By Jack Duffy

PARIS (MNI) – The European Central Bank is likely to leave its key
interest rates unchanged on Thursday as Mario Draghi, its new president,
attempts to achieve a smooth changing of the guard without throwing any
surprises at financial markets.

Although the European economy continues to tilt ominously toward
recession, Draghi’s major concern at his first meeting as ECB president
will likely be to project an image of stability while preparing the
ground for an interest rate cut in December.

Draghi is facing not only sharply decelerating growth in the
Eurozone, with some indicators already signaling recession, but also a
consumer inflation rate that remains stubbornly above target and a debt
crisis that will almost certainly keep the ECB in the front lines of a
financial firefight for months to come.

Eurozone consumer prices rose 3% in October, a three-year high and
well above the central bank’s target of just below 2%. Although
inflation is likely to ease as the global economy slows, cutting rates
while prices are peaking is unlikely to be the kind of image Draghi
wants to project at his first Governing Council meeting as president.

At its October meeting, the ECB said growth risks were “to the
downside” and that inflation risks were “broadly balanced.” At
Thursday’s meeting, Draghi is likely say in his introductory statement
that the downside growth risks have intensified and that financial
market tensions are now weakening the Eurozone economy.

Given the current inflation rate, the ECB is unlikely to say that
price risks have also moved to the downside.

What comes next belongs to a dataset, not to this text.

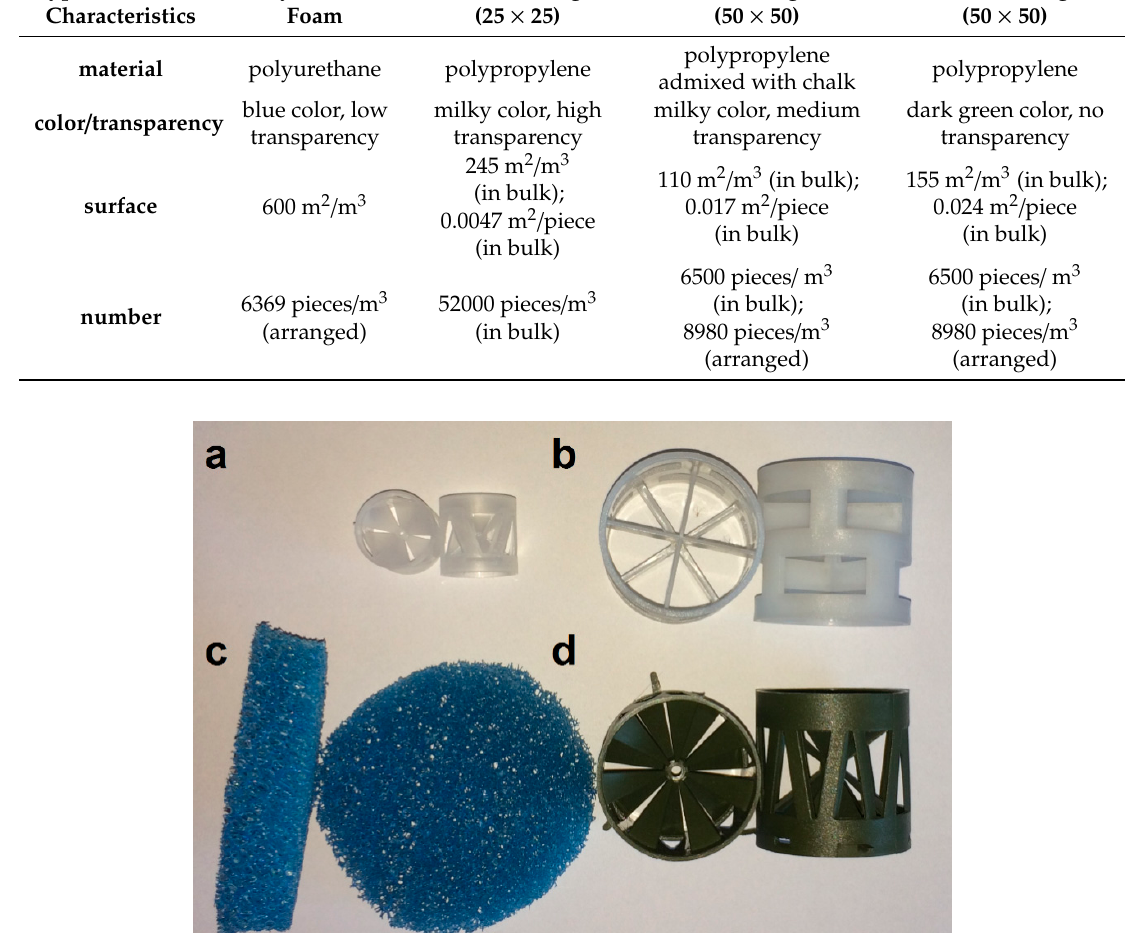
Figure1. Selectedexaminedsupportmaterials. ( a )Bialeckirings(25 × 25), ( b )Pallrings, ( c )polyurethane foams, ( d ) Bialecki rings (50 × Figure 1. Selected examined support materials. ( a ) Bialecki rings (25 × 25), ( b ) Pall rings, ( c ) polyurethane foams, ( d ) Bialecki rings (50 × 50).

However, the bank’s usual
statement that inflation “is likely to stay above 2% over the months
ahead but decline thereafter” could be sharpened to emphasize an
expected decline towards price stability.

Although former ECB president Jean-Claude Trichet never developed a
specific code language to signal a rate cut, many analysts believe that
Draghi will offer such language in his statement on Thursday.

After announcing in October a whole complement of new non-standard
liquidity measures — including two one-year LTROs, a renewal of the
covered bond purchase program, and continuation of all full allotment
operations through the middle of next year — the ECB is unlikely to
unveil any additional ones on Thursday. As for the bank’s
controversional purchases of peripheral sovereign debt, Draghi has
already dropped strong hints that they would continue.

“The Eurosystem is determined, with its non-conventional measures,
to prevent malfunctioning in the money and financial markets creating an
obstacle to monetary transmission,” the new president said in his final
speech as Bank of Italy governor last week.

Draghi is also expected to provide details of the ECB’s new E40
billion covered bond purchase program, intended to address the funding
needs of banks.

But the most important signals Draghi will give on Thursday are
about how far he is prepared to lead the ECB away from the strict
monetary path favored by German hawks like Bundesbank president Jens
Weidmann in order to battle the debt crisis.

According to Ing Group economist Carsten Brzeski, Draghi has until
now “kept a low profile and was hard to place on the ECB’s
‘hawk-o-meter’ ranking.”

Starting on Thursday, that profile could become clearer.